**WHAT TO DO:** This calls for a word-for-word copy of all the data, with each picture removed.

**DATA SUPPLIED:**
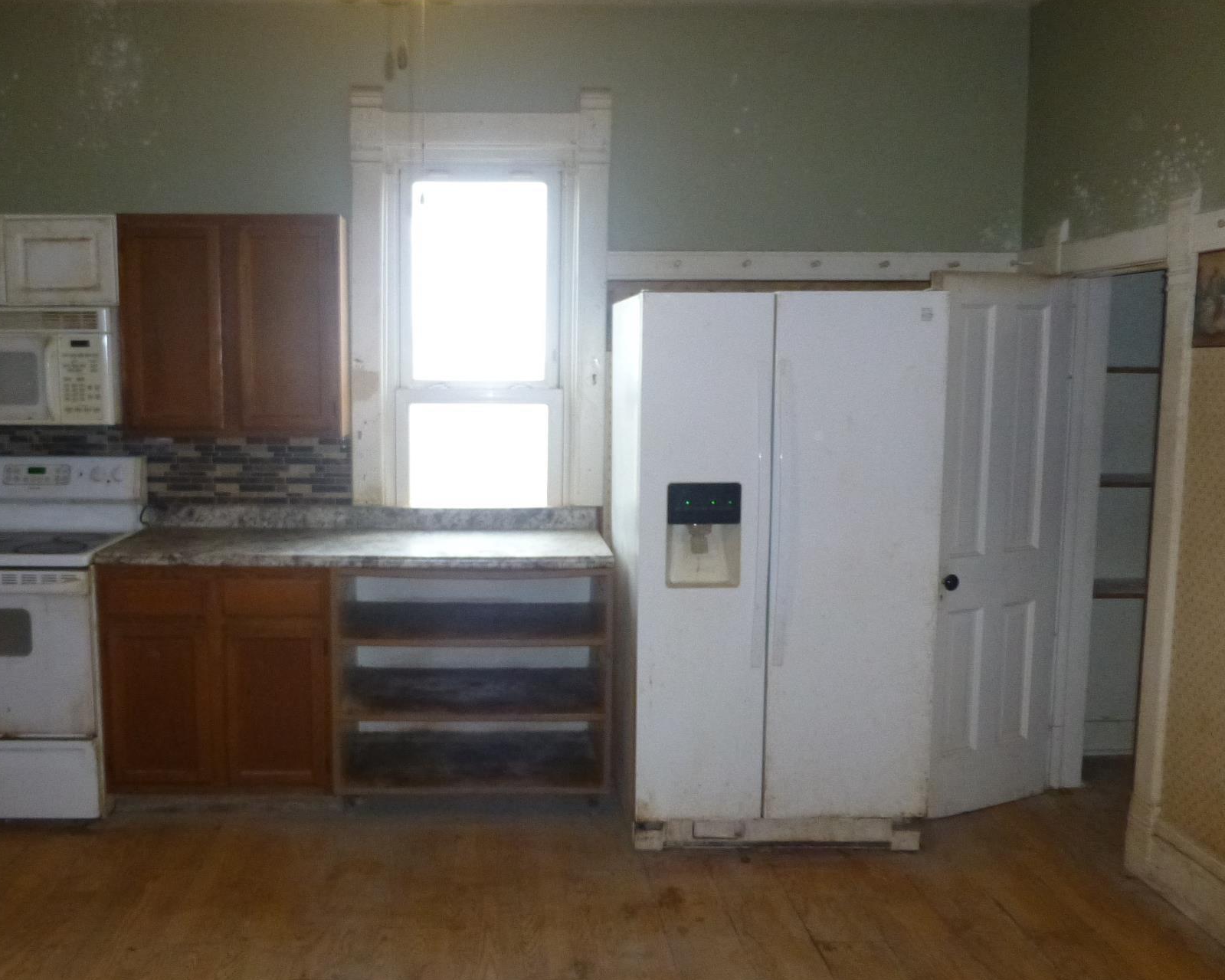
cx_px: 496
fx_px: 1088
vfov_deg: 48.5
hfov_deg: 58.3
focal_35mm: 30
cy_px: 486
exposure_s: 1/60
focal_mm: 4.3
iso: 500
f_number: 3.3
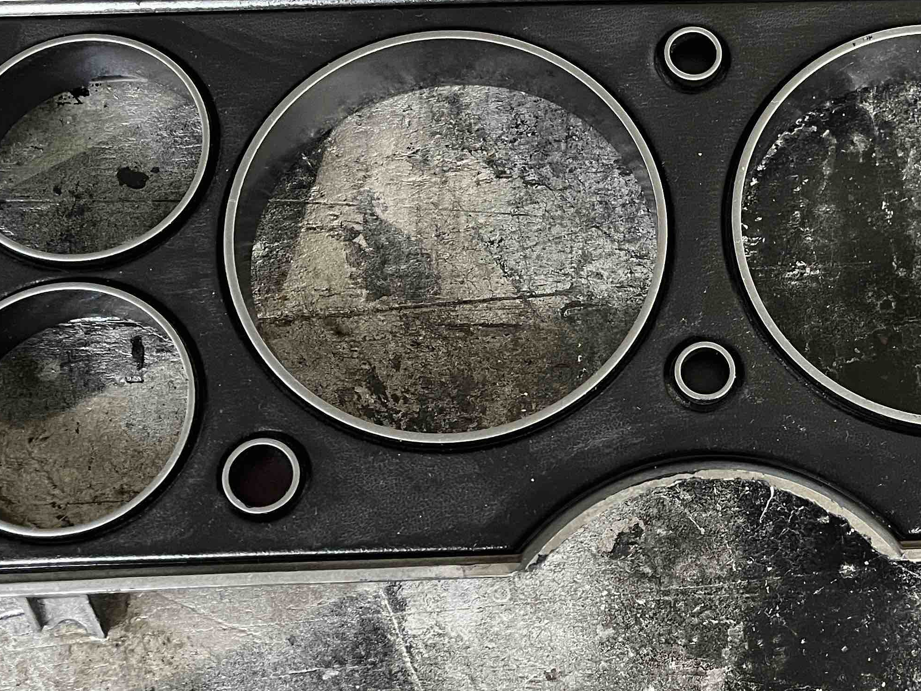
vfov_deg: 27.5
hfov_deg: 35.2
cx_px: 717
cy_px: 379
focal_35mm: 53
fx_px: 1410
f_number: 1.6
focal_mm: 5.1
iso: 400
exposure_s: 1/60
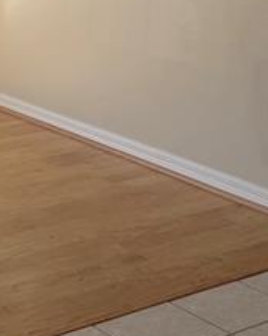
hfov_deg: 13.7
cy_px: -121
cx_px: 147
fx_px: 1111
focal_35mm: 112
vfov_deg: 16.1
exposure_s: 1/189
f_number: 1.78
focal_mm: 6.76
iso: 100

**RESPONSE TO THIS EXERCISE:**
cx_px: 496
fx_px: 1088
vfov_deg: 48.5
hfov_deg: 58.3
focal_35mm: 30
cy_px: 486
exposure_s: 1/60
focal_mm: 4.3
iso: 500
f_number: 3.3
vfov_deg: 27.5
hfov_deg: 35.2
cx_px: 717
cy_px: 379
focal_35mm: 53
fx_px: 1410
f_number: 1.6
focal_mm: 5.1
iso: 400
exposure_s: 1/60
hfov_deg: 13.7
cy_px: -121
cx_px: 147
fx_px: 1111
focal_35mm: 112
vfov_deg: 16.1
exposure_s: 1/189
f_number: 1.78
focal_mm: 6.76
iso: 100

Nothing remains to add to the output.